» Provided data:
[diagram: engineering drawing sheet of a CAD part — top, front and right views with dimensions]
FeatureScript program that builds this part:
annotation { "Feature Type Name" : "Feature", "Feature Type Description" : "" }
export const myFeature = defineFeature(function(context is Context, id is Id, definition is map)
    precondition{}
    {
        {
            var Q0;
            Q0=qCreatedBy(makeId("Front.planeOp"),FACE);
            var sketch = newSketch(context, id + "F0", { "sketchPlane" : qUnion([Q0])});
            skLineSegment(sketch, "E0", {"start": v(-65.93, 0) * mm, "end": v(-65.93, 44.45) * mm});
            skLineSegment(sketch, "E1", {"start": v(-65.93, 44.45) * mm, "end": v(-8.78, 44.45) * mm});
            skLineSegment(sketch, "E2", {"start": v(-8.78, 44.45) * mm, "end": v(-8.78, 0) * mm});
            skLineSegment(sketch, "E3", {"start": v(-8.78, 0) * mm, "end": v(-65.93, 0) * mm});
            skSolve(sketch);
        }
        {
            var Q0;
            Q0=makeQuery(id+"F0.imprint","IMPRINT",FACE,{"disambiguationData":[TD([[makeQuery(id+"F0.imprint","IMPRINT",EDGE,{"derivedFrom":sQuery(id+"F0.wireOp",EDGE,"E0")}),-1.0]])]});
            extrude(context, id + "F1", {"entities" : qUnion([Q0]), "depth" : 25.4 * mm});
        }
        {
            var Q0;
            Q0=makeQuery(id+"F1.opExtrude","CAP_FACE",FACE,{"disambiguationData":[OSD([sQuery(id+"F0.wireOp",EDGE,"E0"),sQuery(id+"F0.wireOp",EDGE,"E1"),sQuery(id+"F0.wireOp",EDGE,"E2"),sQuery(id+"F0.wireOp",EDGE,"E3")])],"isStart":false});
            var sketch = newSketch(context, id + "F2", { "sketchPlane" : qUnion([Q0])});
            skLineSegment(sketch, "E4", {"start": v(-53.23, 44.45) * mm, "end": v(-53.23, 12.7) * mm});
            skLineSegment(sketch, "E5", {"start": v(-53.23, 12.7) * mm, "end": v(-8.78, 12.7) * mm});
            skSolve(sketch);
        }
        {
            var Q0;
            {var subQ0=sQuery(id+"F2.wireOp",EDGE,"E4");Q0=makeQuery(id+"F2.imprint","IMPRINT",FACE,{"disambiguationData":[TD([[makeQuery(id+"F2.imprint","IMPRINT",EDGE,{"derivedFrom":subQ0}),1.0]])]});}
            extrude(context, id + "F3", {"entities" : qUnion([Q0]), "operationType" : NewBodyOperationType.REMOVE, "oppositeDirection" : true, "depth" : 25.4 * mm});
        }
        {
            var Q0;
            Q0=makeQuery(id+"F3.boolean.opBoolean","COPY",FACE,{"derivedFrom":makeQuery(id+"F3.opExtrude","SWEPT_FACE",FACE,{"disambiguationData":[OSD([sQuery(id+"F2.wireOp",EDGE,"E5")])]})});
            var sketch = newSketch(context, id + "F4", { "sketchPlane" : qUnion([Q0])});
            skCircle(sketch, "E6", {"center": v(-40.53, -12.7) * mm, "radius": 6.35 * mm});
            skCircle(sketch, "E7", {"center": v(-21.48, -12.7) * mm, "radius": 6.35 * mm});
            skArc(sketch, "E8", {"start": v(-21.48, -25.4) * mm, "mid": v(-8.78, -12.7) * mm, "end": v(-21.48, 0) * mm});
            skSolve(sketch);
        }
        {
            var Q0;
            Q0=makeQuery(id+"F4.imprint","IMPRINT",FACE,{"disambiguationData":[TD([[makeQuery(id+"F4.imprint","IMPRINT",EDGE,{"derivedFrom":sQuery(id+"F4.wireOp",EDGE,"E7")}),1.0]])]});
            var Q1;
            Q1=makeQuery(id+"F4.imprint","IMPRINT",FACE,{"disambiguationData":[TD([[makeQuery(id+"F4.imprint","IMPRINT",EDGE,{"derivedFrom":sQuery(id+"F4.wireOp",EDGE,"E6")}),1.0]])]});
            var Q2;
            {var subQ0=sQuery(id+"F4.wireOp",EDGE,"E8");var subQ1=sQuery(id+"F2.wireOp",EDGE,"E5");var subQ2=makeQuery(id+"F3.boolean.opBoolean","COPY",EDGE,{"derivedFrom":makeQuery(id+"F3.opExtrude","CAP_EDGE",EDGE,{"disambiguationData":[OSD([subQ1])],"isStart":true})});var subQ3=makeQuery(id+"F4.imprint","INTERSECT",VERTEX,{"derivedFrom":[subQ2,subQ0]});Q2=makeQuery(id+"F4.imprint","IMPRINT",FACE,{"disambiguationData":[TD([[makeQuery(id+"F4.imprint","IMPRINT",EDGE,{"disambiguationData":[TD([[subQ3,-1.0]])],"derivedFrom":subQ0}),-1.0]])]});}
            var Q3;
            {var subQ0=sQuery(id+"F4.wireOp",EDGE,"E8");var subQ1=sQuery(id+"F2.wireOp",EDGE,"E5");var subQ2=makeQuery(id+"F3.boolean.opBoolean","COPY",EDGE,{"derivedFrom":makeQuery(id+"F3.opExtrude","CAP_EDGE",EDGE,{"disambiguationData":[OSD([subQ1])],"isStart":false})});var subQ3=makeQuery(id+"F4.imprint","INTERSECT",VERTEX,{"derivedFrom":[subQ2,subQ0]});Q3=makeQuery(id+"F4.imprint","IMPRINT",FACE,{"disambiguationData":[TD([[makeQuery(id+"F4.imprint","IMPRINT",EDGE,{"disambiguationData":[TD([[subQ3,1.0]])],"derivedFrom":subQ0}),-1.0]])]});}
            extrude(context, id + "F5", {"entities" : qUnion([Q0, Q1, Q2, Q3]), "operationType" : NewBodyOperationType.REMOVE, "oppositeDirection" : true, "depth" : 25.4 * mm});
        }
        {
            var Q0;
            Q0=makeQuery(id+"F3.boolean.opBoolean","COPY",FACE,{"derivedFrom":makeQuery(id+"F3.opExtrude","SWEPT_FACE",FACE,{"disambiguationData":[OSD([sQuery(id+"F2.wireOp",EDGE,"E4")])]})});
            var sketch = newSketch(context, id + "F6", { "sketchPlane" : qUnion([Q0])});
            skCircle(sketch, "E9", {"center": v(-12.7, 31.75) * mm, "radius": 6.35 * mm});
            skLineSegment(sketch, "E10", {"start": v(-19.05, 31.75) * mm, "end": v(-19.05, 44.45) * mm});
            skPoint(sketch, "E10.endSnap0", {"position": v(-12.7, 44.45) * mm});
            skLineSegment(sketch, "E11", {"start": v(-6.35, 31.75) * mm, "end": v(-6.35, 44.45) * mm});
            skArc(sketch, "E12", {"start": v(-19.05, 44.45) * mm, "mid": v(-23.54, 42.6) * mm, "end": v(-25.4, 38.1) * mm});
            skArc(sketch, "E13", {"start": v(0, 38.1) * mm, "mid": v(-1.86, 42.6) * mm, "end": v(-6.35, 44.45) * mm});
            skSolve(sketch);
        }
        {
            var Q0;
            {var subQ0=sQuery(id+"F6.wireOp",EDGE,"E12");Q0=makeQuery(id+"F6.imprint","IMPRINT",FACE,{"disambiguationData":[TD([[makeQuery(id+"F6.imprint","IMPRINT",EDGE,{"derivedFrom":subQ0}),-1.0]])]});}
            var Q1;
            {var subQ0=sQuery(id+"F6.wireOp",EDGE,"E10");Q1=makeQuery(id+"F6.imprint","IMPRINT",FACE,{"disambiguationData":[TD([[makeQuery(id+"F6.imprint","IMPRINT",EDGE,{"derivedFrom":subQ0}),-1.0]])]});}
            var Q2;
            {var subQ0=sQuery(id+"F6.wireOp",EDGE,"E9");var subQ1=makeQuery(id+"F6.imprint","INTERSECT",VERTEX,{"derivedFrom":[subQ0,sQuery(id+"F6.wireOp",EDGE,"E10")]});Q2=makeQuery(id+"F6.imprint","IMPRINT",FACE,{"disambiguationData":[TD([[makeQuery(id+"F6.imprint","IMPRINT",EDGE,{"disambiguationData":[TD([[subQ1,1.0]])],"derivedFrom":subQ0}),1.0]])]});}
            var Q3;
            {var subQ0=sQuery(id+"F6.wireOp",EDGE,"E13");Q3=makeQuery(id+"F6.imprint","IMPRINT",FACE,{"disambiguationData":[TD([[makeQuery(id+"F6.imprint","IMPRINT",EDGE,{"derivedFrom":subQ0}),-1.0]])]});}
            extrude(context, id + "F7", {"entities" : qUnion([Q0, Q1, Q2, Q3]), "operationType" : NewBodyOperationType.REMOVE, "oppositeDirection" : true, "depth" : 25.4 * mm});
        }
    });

» Exercise description: Count the lines in the records above that contain the string "REMOVE". Give only the number.

» Finished answer: 3